Neste ano, por causa da pandemia, as centrais sindicais optaram, corretamente,
por eventos virtuais. E as ruas em uma dezena de capitais foram tomadas
predominantemente por manifestações bolsonaristas que ignoraram a data.
Bolsonaro
preferiu reunir-se, no Dia do Trabalhador, com produtores rurais. E aproveitou
a data para prometer a revisão da emenda constitucional 81, que permite
expropriação de propriedades autuadas por trabalho escravo, uma emenda ainda
nem regulamentada. “Com certeza, não será no nosso governo”, disse.
Nos
eventos virtuais das centrais sindicais, três ex-presidentes da República (FHC,
Lula e Dilma) se manifestaram em discursos corretamente centrados na
necessidade do combate à covid-19. Nem eles, porém, se lembraram do tema
levantado por Biden sobre o lento e gradual esvaziamento das representações
sindicais, o que não é bom para o capitalismo nos EUA, no Brasil ou em qualquer
outro lugar - porque os sindicatos “nivelam o jogo [entre capital e trabalho]”,
na expressão de Biden.
Em todo o mundo, os efeitos globais devastadores da pandemia para as classes menos favorecidas levam a uma inevitável reflexão mais ampla.

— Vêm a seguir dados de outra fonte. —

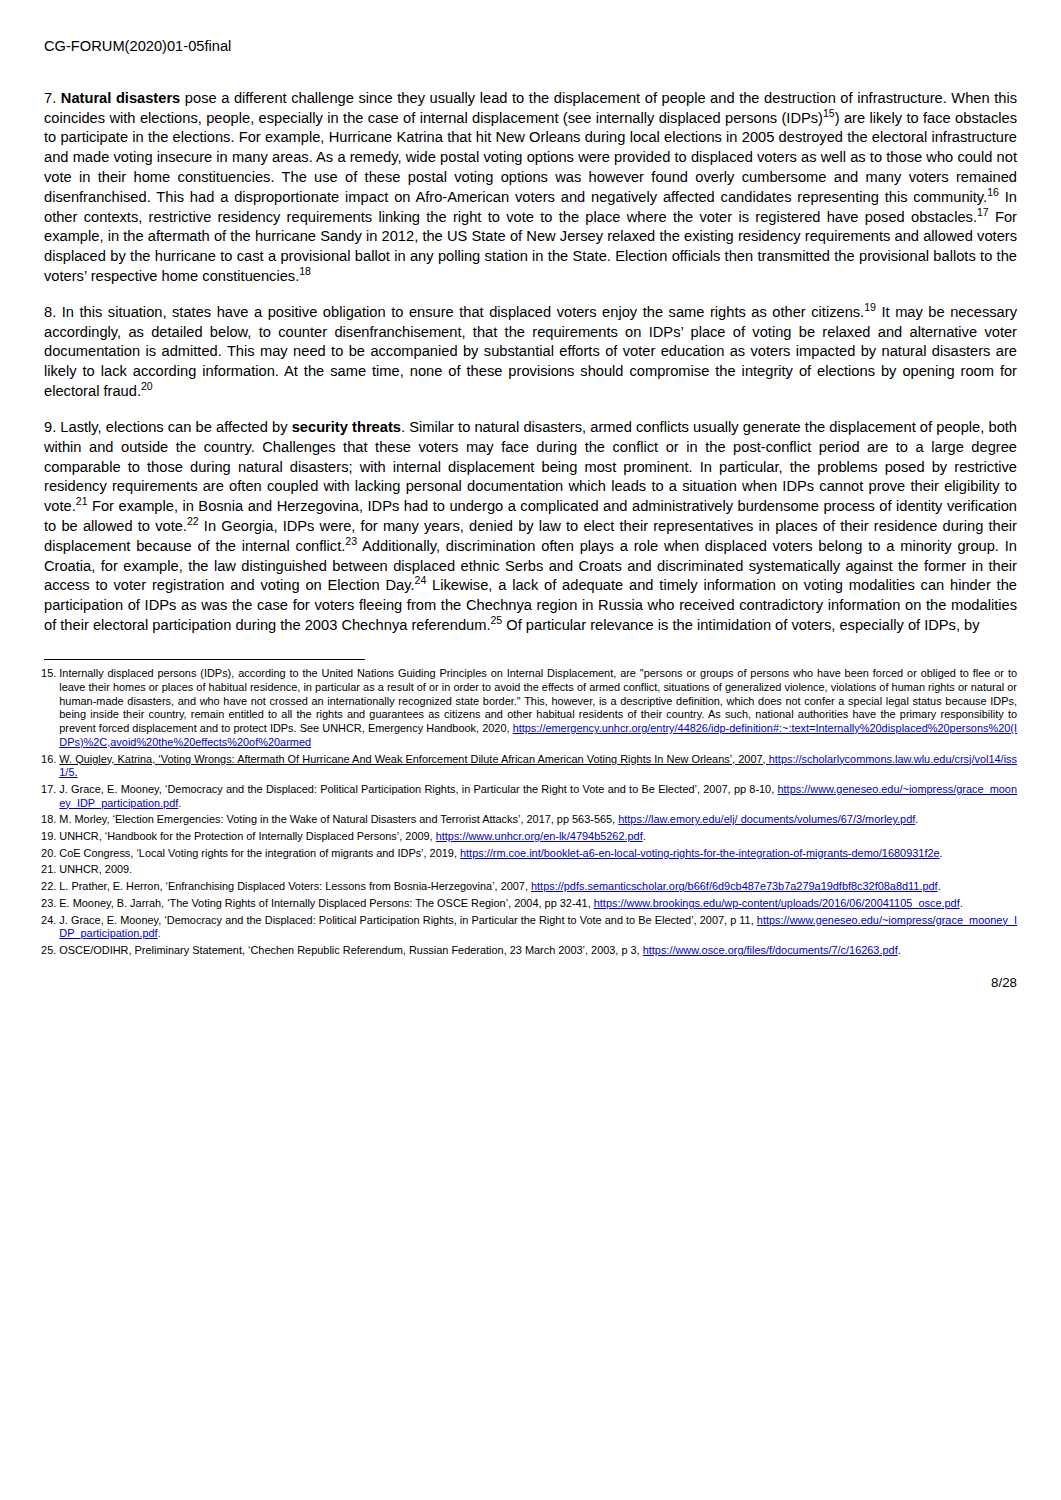CG-FORUM(2020)01-05final
7. Natural disasters pose a different challenge since they usually lead to the displacement of people and the destruction of infrastructure. When this coincides with elections, people, especially in the case of internal displacement (see internally displaced persons (IDPs)15) are likely to face obstacles to participate in the elections. For example, Hurricane Katrina that hit New Orleans during local elections in 2005 destroyed the electoral infrastructure and made voting insecure in many areas. As a remedy, wide postal voting options were provided to displaced voters as well as to those who could not vote in their home constituencies. The use of these postal voting options was however found overly cumbersome and many voters remained disenfranchised. This had a disproportionate impact on Afro-American voters and negatively affected candidates representing this community.16 In other contexts, restrictive residency requirements linking the right to vote to the place where the voter is registered have posed obstacles.17 For example, in the aftermath of the hurricane Sandy in 2012, the US State of New Jersey relaxed the existing residency requirements and allowed voters displaced by the hurricane to cast a provisional ballot in any polling station in the State. Election officials then transmitted the provisional ballots to the voters’ respective home constituencies.18
8. In this situation, states have a positive obligation to ensure that displaced voters enjoy the same rights as other citizens.19 It may be necessary accordingly, as detailed below, to counter disenfranchisement, that the requirements on IDPs’ place of voting be relaxed and alternative voter documentation is admitted. This may need to be accompanied by substantial efforts of voter education as voters impacted by natural disasters are likely to lack according information. At the same time, none of these provisions should compromise the integrity of elections by opening room for electoral fraud.20
9. Lastly, elections can be affected by security threats. Similar to natural disasters, armed conflicts usually generate the displacement of people, both within and outside the country. Challenges that these voters may face during the conflict or in the post-conflict period are to a large degree comparable to those during natural disasters; with internal displacement being most prominent. In particular, the problems posed by restrictive residency requirements are often coupled with lacking personal documentation which leads to a situation when IDPs cannot prove their eligibility to vote.21 For example, in Bosnia and Herzegovina, IDPs had to undergo a complicated and administratively burdensome process of identity verification to be allowed to vote.22 In Georgia, IDPs were, for many years, denied by law to elect their representatives in places of their residence during their displacement because of the internal conflict.23 Additionally, discrimination often plays a role when displaced voters belong to a minority group. In Croatia, for example, the law distinguished between displaced ethnic Serbs and Croats and discriminated systematically against the former in their access to voter registration and voting on Election Day.24 Likewise, a lack of adequate and timely information on voting modalities can hinder the participation of IDPs as was the case for voters fleeing from the Chechnya region in Russia who received contradictory information on the modalities of their electoral participation during the 2003 Chechnya referendum.25 Of particular relevance is the intimidation of voters, especially of IDPs, by
Internally displaced persons (IDPs), according to the United Nations Guiding Principles on Internal Displacement, are "persons or groups of persons who have been forced or obliged to flee or to leave their homes or places of habitual residence, in particular as a result of or in order to avoid the effects of armed conflict, situations of generalized violence, violations of human rights or natural or human-made disasters, and who have not crossed an internationally recognized state border." This, however, is a descriptive definition, which does not confer a special legal status because IDPs, being inside their country, remain entitled to all the rights and guarantees as citizens and other habitual residents of their country. As such, national authorities have the primary responsibility to prevent forced displacement and to protect IDPs. See UNHCR, Emergency Handbook, 2020, https://emergency.unhcr.org/entry/44826/idp-definition#:~:text=Internally%20displaced%20persons%20(IDPs)%2C,avoid%20the%20effects%20of%20armed
W. Quigley, Katrina, ‘Voting Wrongs: Aftermath Of Hurricane And Weak Enforcement Dilute African American Voting Rights In New Orleans’, 2007, https://scholarlycommons.law.wlu.edu/crsj/vol14/iss1/5.
J. Grace, E. Mooney, ‘Democracy and the Displaced: Political Participation Rights, in Particular the Right to Vote and to Be Elected’, 2007, pp 8-10, https://www.geneseo.edu/~iompress/grace_mooney_IDP_participation.pdf.
M. Morley, ‘Election Emergencies: Voting in the Wake of Natural Disasters and Terrorist Attacks’, 2017, pp 563-565, https://law.emory.edu/elj/ documents/volumes/67/3/morley.pdf.
UNHCR, ‘Handbook for the Protection of Internally Displaced Persons’, 2009, https://www.unhcr.org/en-lk/4794b5262.pdf.
CoE Congress, ‘Local Voting rights for the integration of migrants and IDPs’, 2019, https://rm.coe.int/booklet-a6-en-local-voting-rights-for-the-integration-of-migrants-demo/1680931f2e.
UNHCR, 2009.
L. Prather, E. Herron, ‘Enfranchising Displaced Voters: Lessons from Bosnia-Herzegovina’, 2007, https://pdfs.semanticscholar.org/b66f/6d9cb487e73b7a279a19dfbf8c32f08a8d11.pdf.
E. Mooney, B. Jarrah, ‘The Voting Rights of Internally Displaced Persons: The OSCE Region’, 2004, pp 32-41, https://www.brookings.edu/wp-content/uploads/2016/06/20041105_osce.pdf.
J. Grace, E. Mooney, ‘Democracy and the Displaced: Political Participation Rights, in Particular the Right to Vote and to Be Elected’, 2007, p 11, https://www.geneseo.edu/~iompress/grace_mooney_IDP_participation.pdf.
OSCE/ODIHR, Preliminary Statement, ‘Chechen Republic Referendum, Russian Federation, 23 March 2003’, 2003, p 3, https://www.osce.org/files/f/documents/7/c/16263.pdf.
8/28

Para manter certa coesão social e o próprio poder, as classes dominantes terão de ceder parte de suas riquezas, aceitar a implantação de planos nacionais de renda mínima, oferecer programas de saúde pública e restabelecer regulamentações e direitos trabalhistas para “visíveis” e “invisíveis”. Biden já está em ação. Na vizinha Colômbia, em plena pandemia, as ruas já gritam.